Luana Tolentino: Martinho da Vila, o PT e eu.
por Luana Tolentino.
Sem sombra de dúvidas, o samba é o meu gênero musical preferido. Na
minha coleção de CDs, a elegância de Paulinho da Viola, a poesia de
Cartola e o sincretismo de João Nogueira convivem harmoniosamente. Entre
as mulheres, Beth Carvalho e Clara Nunes reinam absolutas. Nos dias
festivos, Zeca, Arlindo Cruz e Fundo de Quintal são imprescindíveis. A
meu ver, Mart’nália e Diogo Nogueira (Jesus!) são o que há de melhor na
nova geração de sambistas.
Dentre tantos nomes, não poderia deixar de mencionar Martinho José
Ferreira. Difícil escolher uma única canção entre obras-primas do
compositor e escritor de Vila Isabel. Fico com “Meu laiá-raiá”,
“Disritmia” e “Tom maior”, não necessariamente nessa ordem. Durante a
faculdade, os versos de “O pequeno burguês” eram quase um hino – “Livros
tão caros, tantas taxas pra pagar, meu dinheiro muito raro, alguém tem
que me emprestar”. Apesar de tudo, bons tempos aqueles.

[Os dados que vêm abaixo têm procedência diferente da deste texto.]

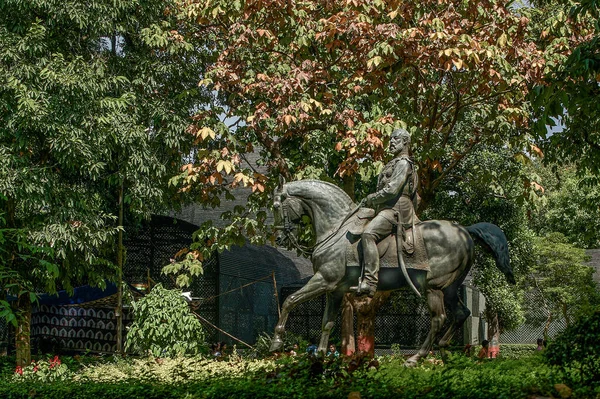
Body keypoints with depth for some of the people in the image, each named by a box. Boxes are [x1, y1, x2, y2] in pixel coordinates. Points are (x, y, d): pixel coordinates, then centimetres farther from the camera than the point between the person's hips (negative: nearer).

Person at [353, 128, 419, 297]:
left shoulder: (403, 163, -5)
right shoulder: (393, 164, 27)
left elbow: (391, 190, -17)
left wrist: (372, 199, -5)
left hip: (396, 210, -11)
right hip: (388, 209, 11)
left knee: (368, 234, -32)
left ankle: (369, 282, -41)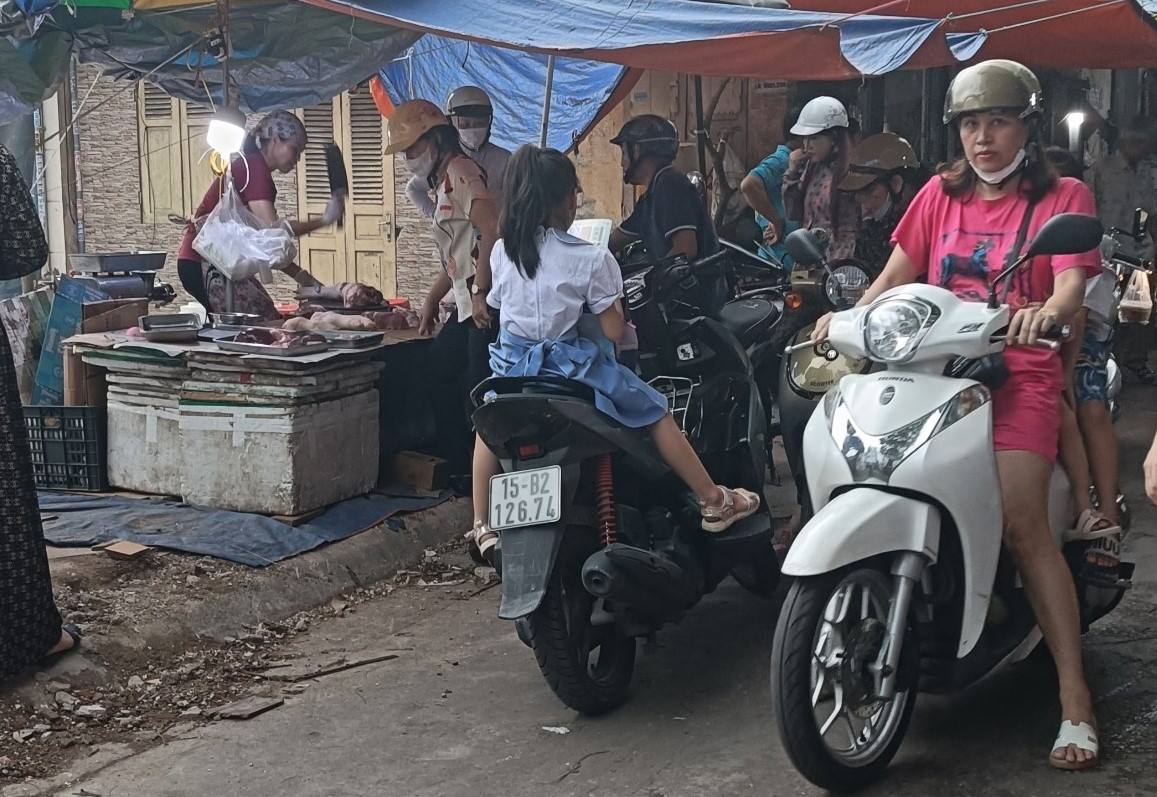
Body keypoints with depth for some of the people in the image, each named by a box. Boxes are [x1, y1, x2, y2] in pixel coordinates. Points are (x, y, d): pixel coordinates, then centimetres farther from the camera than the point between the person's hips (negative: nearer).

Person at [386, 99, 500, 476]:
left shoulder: (459, 171, -10)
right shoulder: (445, 180, 21)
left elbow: (491, 230, -24)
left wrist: (480, 293, -23)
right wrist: (432, 300, 27)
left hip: (486, 303, -11)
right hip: (469, 305, 11)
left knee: (480, 391, -8)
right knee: (439, 372, 17)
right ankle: (458, 467, 24)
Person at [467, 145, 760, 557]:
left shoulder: (502, 252, 1)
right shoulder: (591, 258, -11)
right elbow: (614, 331, -10)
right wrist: (616, 301, 11)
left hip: (513, 368, 4)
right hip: (570, 367, -4)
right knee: (658, 414, 11)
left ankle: (483, 526, 29)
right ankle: (714, 502, 16)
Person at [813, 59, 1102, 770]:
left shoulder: (1062, 197, 7)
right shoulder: (942, 194, 18)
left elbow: (1072, 284, -9)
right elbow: (897, 273, 13)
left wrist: (1048, 311, -32)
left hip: (1020, 372, -4)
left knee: (1023, 523, -19)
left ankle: (1075, 697, -15)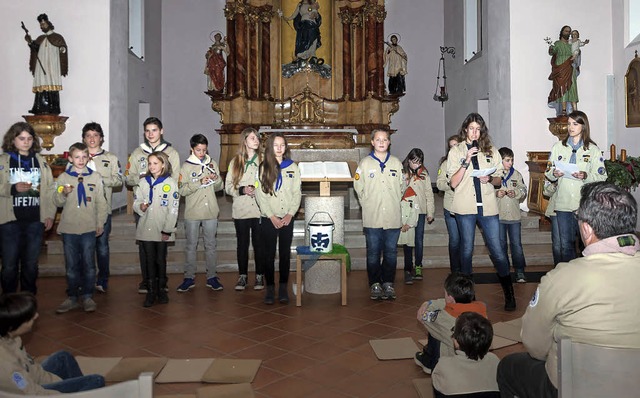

Na semana em que o PT completou 32 anos, lembrei-me muito de Martinho
da Vila. Certa vez, em uma entrevista, Martinho falou da importância de
filiar-se a uma agremiação política, ainda que para apresentar a
carteirinha do partido durante uma abordagem policial. Como intelectual
antenado e conhecedor das relações raciais no Brasil, nas entrelinhas, a
assertiva de Martinho da Vila apontava para um dos resquícios do nosso
passado escravocrata que, como um fantasma, insiste em nos assombrar.
Ainda hoje, a população negra é vista por boa parte dos policiais como
“inimigos perniciosos” a serem exterminados. Verdadeiros criminosos em
potencial. A carteira de trabalho assinada e, como sugeriu Martinho, um
documento de identificação de um partido político, são uma espécie de
salvo-conduto, um atestado de bons antecedentes.
Embora Martinho não tenha mencionado nenhum partido, minha escolha já
havia sido feita. Atravessei a cidade para me filiar ao Partido dos
Trabalhadores. À época, estava fascinada pela ideologia de esquerda.
Lembro das leituras apaixonadas das obras de Sartre, Marx, Abdias do
Nascimento e Marilena Chauí. Havia acabado de ler “O cavaleiro da
esperança”, a biografia romanceada de Prestes, escrita por Jorge Amado.
As propostas petistas iam ao encontro dos meus sonhos, utopias e
ilusões.
Confesso que fiquei um pouco decepcionada quando cheguei ao diretório
do PT . Enquanto aguardava para ser atendida, dois funcionários
assistiam às gargalhadas um vídeo na internet. A sensação de ser
invisível é algo terrível. Pensei: até no PT é assim? O descontentamento
inicial foi compensado pela emoção de preencher a ficha cadastral.
Ao chegar em casa, contei a novidade com uma felicidade inconteste.
Meu pai, eleitor de Lula desde 1989, ficou todo orgulhoso. Achou o
máximo! Minha mãe, como legítima mineira que é, ficou um pouco
ressabiada. Não gostou muito da idéia. Disse que não queria me ver
envolvida com política. Acho que o fato de ela ter uma filha geniosa e
“mal-criada” como eu era o bastante. Militante de partido de esquerda
seria demais.
Faz 10 anos que resolvi seguir o conselho de Martinho da Vila. Até o
presente momento não recebi a minha carteirinha. Mas, tudo bem. Tenho
muito orgulho da opção que fiz. Escolhi apoiar um partido que teve à sua
frente um cara predestinado que, como poucos, conseguiu a proeza de
tornar-se um mito ainda em vida. Esse mesmo cara reduziu os índices de
pobreza do país, devolveu a auto-estima aos brasileiros e, mesmo com a
persistência de muitos problemas, deixou a certeza que podemos avançar
muito mais.
Em tempos de festa, corre como um tsunami nas redes sociais a notícia
de uma possível aliança entre o PT e o PSD de Gilberto Kassab na
corrida pelas eleições municipais de São Paulo. Muita gente promete
abandonar o barco caso a união se concretize. Soube que a decisão final
será anunciada somente em março. Eu, como uma petista inveterada, torço
para que tudo isso não passe de uma simples marolinha.
Luana Tolentino – mulher, negra, canhota, gêmea univitelina.